AAuth Server

Switch > Application Authentication

URL: https://aauth-lp1.ndas.srv.nintendo.net

The aauth server provides application tokens. These are required to access game-specific servers, such as NEX and NPLN. To obtain an application token, one must first obtain a device token.

Because the certificates are signed by Nintendo there is only one way to obtain a valid certificate: buy a game and dump it.

The aauth server takes form-encoded requests and responds with json-encoding. It uses base64url, and the client does not add any padding characters.

Headers
Methods
Errors
Examples

Headers

Header	Description
Host	`aauth-lp1.ndas.srv.nintendo.net`
User-Agent	User agent
Accept	`/`
X-Nintendo-PowerState	`FA` (fully awake) or `HA` (half awake). This header is only sent in the application token request.
Content-Length	Content length
Content-Type	`application/x-www-form-urlencoded`

User Agents

System Version	User agent
9.0.0 - 9.2.0	`libcurl (nnAccount; 789f928b-138e-4b2f-afeb-1acae821d897; SDK 9.3.0.0; Add-on 9.3.0.0)`
10.0.0 - 10.2.0	`libcurl (nnAccount; 789f928b-138e-4b2f-afeb-1acae821d897; SDK 10.4.0.0; Add-on 10.4.0.0)`
11.0.0 - 11.0.1	`libcurl (nnHttp; 789f928b-138e-4b2f-afeb-1acae821d897; SDK 11.4.0.0; Add-on 11.4.0.0)`
12.0.0 - 12.1.0	`libcurl (nnHttp; 789f928b-138e-4b2f-afeb-1acae821d897; SDK 12.3.0.0; Add-on 12.3.0.0)`
13.0.0	`libcurl (nnHttp; 789f928b-138e-4b2f-afeb-1acae821d897; SDK 13.3.0.0; Add-on 13.3.0.0)`
13.1.0 - 13.2.1	`libcurl (nnHttp; 789f928b-138e-4b2f-afeb-1acae821d897; SDK 13.4.0.0; Add-on 13.4.0.0)`
14.0.0 - 14.1.2	`libcurl (nnHttp; 789f928b-138e-4b2f-afeb-1acae821d897; SDK 14.3.0.0; Add-on 14.3.0.0)`
15.0.0 - 15.0.1	`libcurl (nnHttp; 789f928b-138e-4b2f-afeb-1acae821d897; SDK 15.3.0.0; Add-on 15.3.0.0)`
16.0.0 - 16.1.0	`libcurl (nnHttp; 789f928b-138e-4b2f-afeb-1acae821d897; SDK 16.2.0.0; Add-on 16.2.0.0)`
17.0.0 - 17.0.1	`libcurl (nnHttp; 789f928b-138e-4b2f-afeb-1acae821d897; SDK 17.5.0.0; Add-on 17.5.0.0)`
18.0.0	`libcurl (nnHttp; 789f928b-138e-4b2f-afeb-1acae821d897; SDK 18.3.0.0; Add-on 18.3.0.0)`

Methods

The following method returns a timestamp and your ip address:

Method	Path
GET	`/v1/time`

In API version 3 and later, one must solve a cryptographic challenge to prove that the gamecard is inserted.
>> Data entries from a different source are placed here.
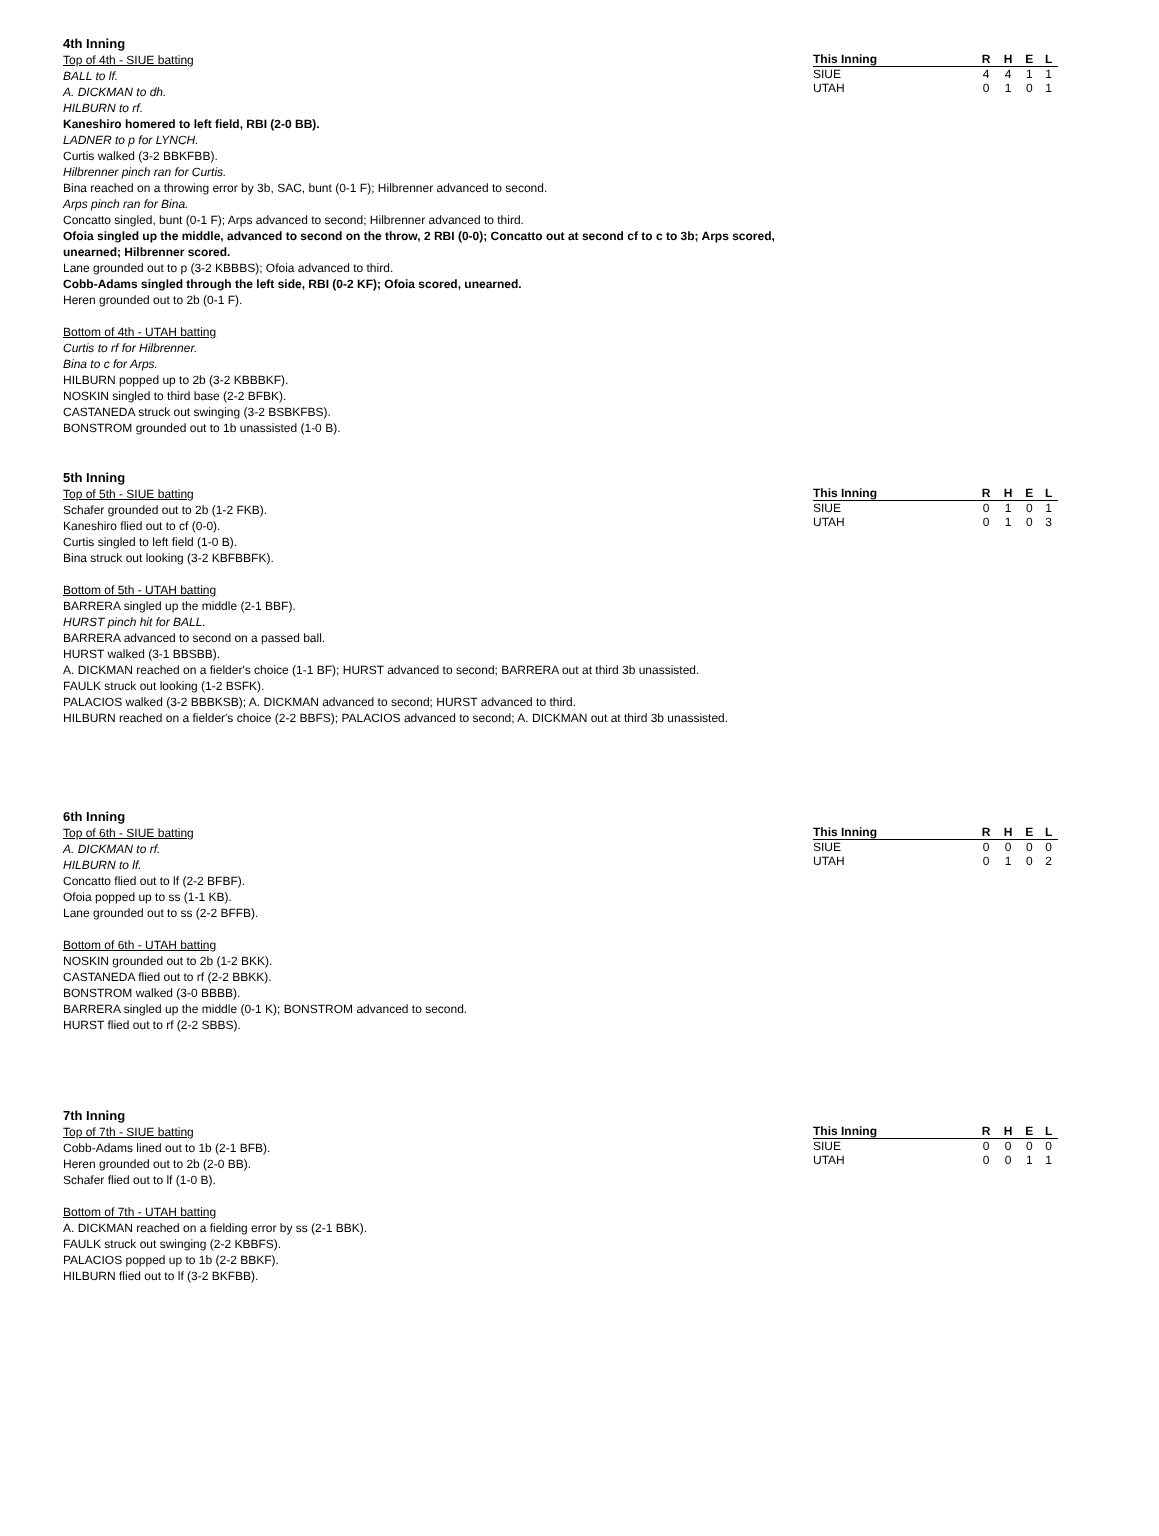4th Inning
Top of 4th - SIUE batting
BALL to lf.
A. DICKMAN to dh.
HILBURN to rf.
Kaneshiro homered to left field, RBI (2-0 BB).
LADNER to p for LYNCH.
Curtis walked (3-2 BBKFBB).
Hilbrenner pinch ran for Curtis.
Bina reached on a throwing error by 3b, SAC, bunt (0-1 F); Hilbrenner advanced to second.
Arps pinch ran for Bina.
Concatto singled, bunt (0-1 F); Arps advanced to second; Hilbrenner advanced to third.
Ofoia singled up the middle, advanced to second on the throw, 2 RBI (0-0); Concatto out at second cf to c to 3b; Arps scored, unearned; Hilbrenner scored.
Lane grounded out to p (3-2 KBBBS); Ofoia advanced to third.
Cobb-Adams singled through the left side, RBI (0-2 KF); Ofoia scored, unearned.
Heren grounded out to 2b (0-1 F).
Bottom of 4th - UTAH batting
Curtis to rf for Hilbrenner.
Bina to c for Arps.
HILBURN popped up to 2b (3-2 KBBBKF).
NOSKIN singled to third base (2-2 BFBK).
CASTANEDA struck out swinging (3-2 BSBKFBS).
BONSTROM grounded out to 1b unassisted (1-0 B).
| This Inning | R | H | E | L |
| --- | --- | --- | --- | --- |
| SIUE | 4 | 4 | 1 | 1 |
| UTAH | 0 | 1 | 0 | 1 |
5th Inning
Top of 5th - SIUE batting
Schafer grounded out to 2b (1-2 FKB).
Kaneshiro flied out to cf (0-0).
Curtis singled to left field (1-0 B).
Bina struck out looking (3-2 KBFBBFK).
Bottom of 5th - UTAH batting
BARRERA singled up the middle (2-1 BBF).
HURST pinch hit for BALL.
BARRERA advanced to second on a passed ball.
HURST walked (3-1 BBSBB).
A. DICKMAN reached on a fielder's choice (1-1 BF); HURST advanced to second; BARRERA out at third 3b unassisted.
FAULK struck out looking (1-2 BSFK).
PALACIOS walked (3-2 BBBKSB); A. DICKMAN advanced to second; HURST advanced to third.
HILBURN reached on a fielder's choice (2-2 BBFS); PALACIOS advanced to second; A. DICKMAN out at third 3b unassisted.
| This Inning | R | H | E | L |
| --- | --- | --- | --- | --- |
| SIUE | 0 | 1 | 0 | 1 |
| UTAH | 0 | 1 | 0 | 3 |
6th Inning
Top of 6th - SIUE batting
A. DICKMAN to rf.
HILBURN to lf.
Concatto flied out to lf (2-2 BFBF).
Ofoia popped up to ss (1-1 KB).
Lane grounded out to ss (2-2 BFFB).
Bottom of 6th - UTAH batting
NOSKIN grounded out to 2b (1-2 BKK).
CASTANEDA flied out to rf (2-2 BBKK).
BONSTROM walked (3-0 BBBB).
BARRERA singled up the middle (0-1 K); BONSTROM advanced to second.
HURST flied out to rf (2-2 SBBS).
| This Inning | R | H | E | L |
| --- | --- | --- | --- | --- |
| SIUE | 0 | 0 | 0 | 0 |
| UTAH | 0 | 1 | 0 | 2 |
7th Inning
Top of 7th - SIUE batting
Cobb-Adams lined out to 1b (2-1 BFB).
Heren grounded out to 2b (2-0 BB).
Schafer flied out to lf (1-0 B).
Bottom of 7th - UTAH batting
A. DICKMAN reached on a fielding error by ss (2-1 BBK).
FAULK struck out swinging (2-2 KBBFS).
PALACIOS popped up to 1b (2-2 BBKF).
HILBURN flied out to lf (3-2 BKFBB).
| This Inning | R | H | E | L |
| --- | --- | --- | --- | --- |
| SIUE | 0 | 0 | 0 | 0 |
| UTAH | 0 | 0 | 1 | 1 |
This is not required for digital titles.

Method	Path
POST	`/v3/challenge`
POST	`/v4/challenge`

The following methods return an application token as JWT:

Method	Path
POST	`/v1/application_auth_token`
POST	`/v2-44cd4221f90742b5f37a4948b37dacf024d0bb14dde86db0af20ec300a36a0fe/application_auth_token`
POST	`/v3/application_auth_token`
POST	`/v4/application_auth_token`

System Versions

System	API
1.0.0 - 4.1.0	v1
5.0.0 - 8.1.1	v2
9.0.0 - 14.1.2	v3
15.0.0 - 18.0.0	v4

API Changes

API	Changelog
v1	Initial version.
v2	The API path is obfuscated with a random hex string. The `environment` parameter was removed. The online play policy was added. For digital titles, the certificate is encrypted with a random key. The `NO_CERT` media type was added.
v3	The API path is no longer obfuscated. The challenge was added for gamecards.
v4	The `cert_key` parameter was removed for digital titles. A token from dragons is now required.

Time Request

This method is unrelated to aauth. It returns a text/plain document that contains two lines:

The current server time in milliseconds
The external IP address of the client

It also returns this information in the X-NINTENDO-UNIXTIME and X-NINTENDO-GLOBAL-IP headers.

Challenge Request

This request is only required if the media type is GAMECARD.

Param	Description
&device_auth_token	Device token from dauth server

Note that the device_auth_token parameter is preceded by an ampersand, even though it is the first and only parameter in the request.

Response on success:

Field	Description
value	Base64-encoded (16 bytes)
seed	Base64-encoded (15 bytes)

The seed value never changes. It is even consistent across environments.

Application Token Request

This method returns an application token as JWT. Certificates can be dumped with nxdumptool. For digital titles, always dump the base ticket and do not remove console specific data.

Version 1

Param	Description
application_id	Title id (`%016x`)
application_version	Title version (`%08x`)
environment	`lp1`
device_auth_token	Device token from dauth server
media_type	`GAMECARD`, `DIGITAL` or `SYSTEM`

If the media type is GAMECARD or DIGITAL:

Param	Description
cert	Base64-encoded application certificate

Response on success:

Field	Description
expires_in	Expiration in seconds (86400)
application_auth_token	Application token
settings	Settings (see below)

The settings field contains a list of objects with the following fields:

Field	Description
nas:client_id	16 hex digits
nas:redirect_uri	`nintendo://<title id>.app`

For most titles, the settings list is empty.

Version 2

The environment parameter was removed, the cert_key parameter was added, and the online play policy was added to the response.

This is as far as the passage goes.